Laporan tersebut juga membagi para penjual ke dalam dua kelompok besar. Kelompok pertama, yaitu AI Adepts, adalah mereka yang telah menggunakan AI untuk lebih dari 80% kegiatan bisnisnya—jumlahnya hanya sekitar 24%. Sementara sisanya, sebanyak 76%, baru memanfaatkan AI secara parsial atau hanya di bidang tertentu, sementara proses lain masih dilakukan secara konvensional.

Angka 76% ini menjadi sinyal kuat bahwa diperlukan solusi AI yang lebih relevan dan mudah diadopsi. Faktor-faktor seperti efektivitas fitur AI (42%) dan dukungan teknis kepada penjual (41%) menjadi kebutuhan mendesak. Khusus di Indonesia, peningkatan dukungan di sektor logistik dan operasional dinilai penting agar Indonesia tetap menjadi pemain utama dalam adopsi AI di kawasan.

“Sebagai pemimpin di industri e-Commerce Asia Tenggara, kami berupaya menjembatani kesenjangan ini dengan menyediakan solusi AI yang mudah diakses bagi setiap penjual di seluruh Asia Tenggara yang memiliki tantangan unik di setiap pasar. Solusi ini membuat teknologi dapat dimanfaatkan secara lebih luas dan mendorong pertumbuhan bisnis yang berkelanjutan tanpa memandang ukuran bisnis atau kemampuan penjual,” kata James Dong.

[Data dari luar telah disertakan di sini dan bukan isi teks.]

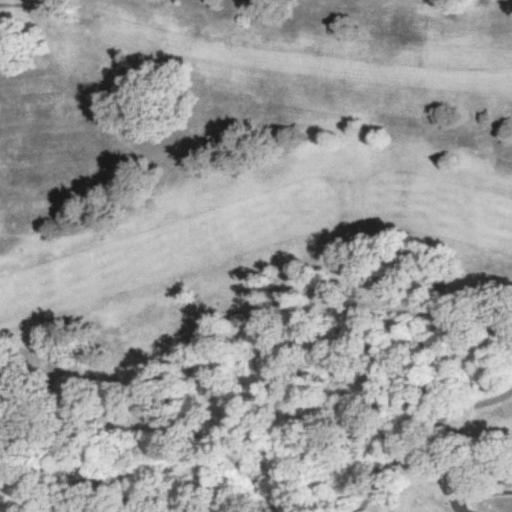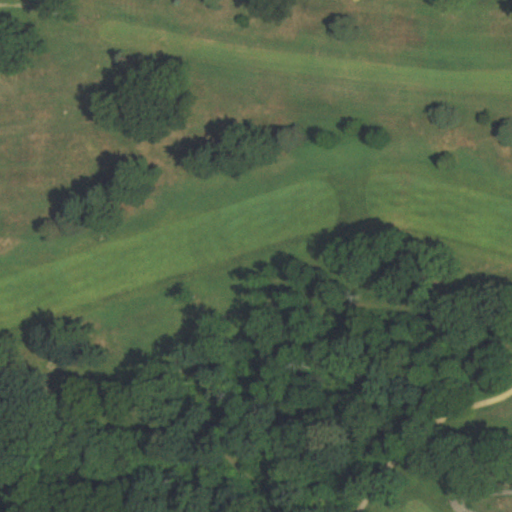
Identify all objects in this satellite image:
park: (256, 256)
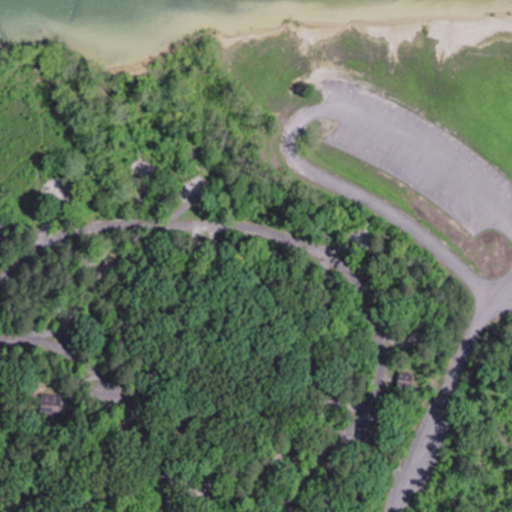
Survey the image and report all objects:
road: (329, 113)
parking lot: (445, 209)
road: (304, 246)
building: (402, 379)
building: (48, 405)
road: (439, 409)
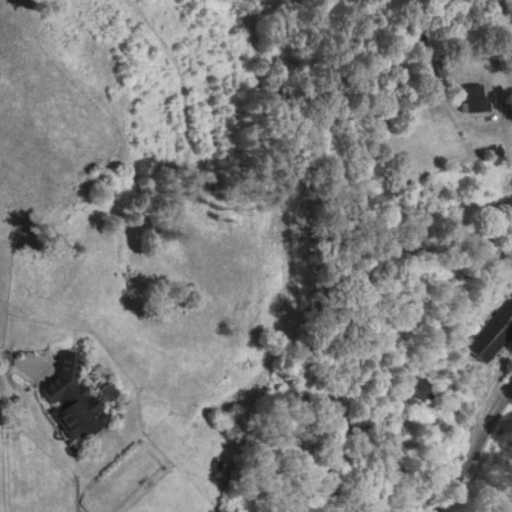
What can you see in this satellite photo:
building: (474, 97)
building: (493, 331)
road: (7, 355)
building: (418, 388)
building: (70, 400)
road: (472, 448)
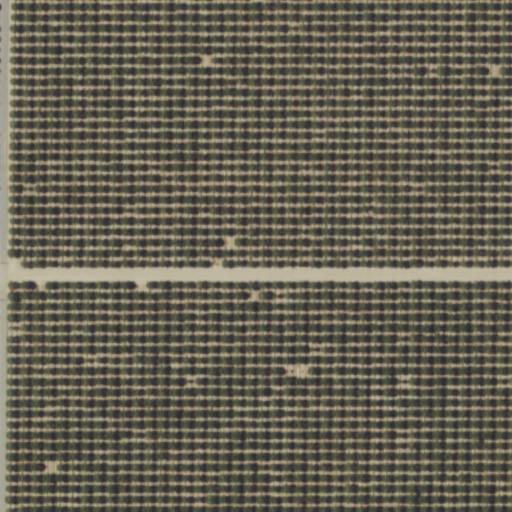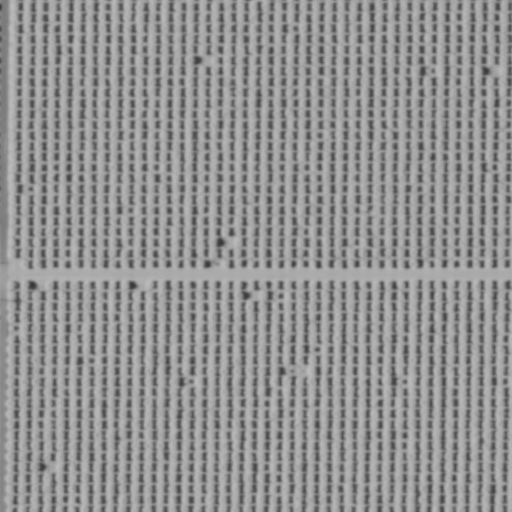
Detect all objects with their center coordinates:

Sebagai bentuk nyata komitmen tersebut, Lazada merilis Buku Panduan Kesiapan AI untuk Penjual Online. Riset juga mencatat bahwa mayoritas penjual telah mencoba memanfaatkan fitur-fitur berbasis AI yang tersedia di platform Lazada untuk mengefisiensikan operasional mereka.

Sebanyak 67% penjual mengaku puas dengan fitur AI yang disediakan Lazada. Untuk terus memberdayakan para mitranya, perusahaan menghadirkan serangkaian teknologi cerdas berbasis Generative AI (GenAI). Fitur ini dirancang untuk meningkatkan kualitas tampilan produk, menyederhanakan manajemen toko, hingga mendongkrak konversi penjualan.

Fitur GenAI yang dimaksud antara lain AI Smart Product Optimisation untuk penyempurnaan judul, deskripsi, hingga visual produk. Ada juga AI-Powered Translations yang membantu menerjemahkan konten ke dalam berbagai bahasa lokal. Selain itu, tersedia pula asisten virtual bernama Lazzie Seller di Alibaba Seller Centre (ASC) yang siap menjawab pertanyaan umum, mempermudah navigasi, menilai potensi risiko toko, dan memberikan saran strategis untuk bisnis.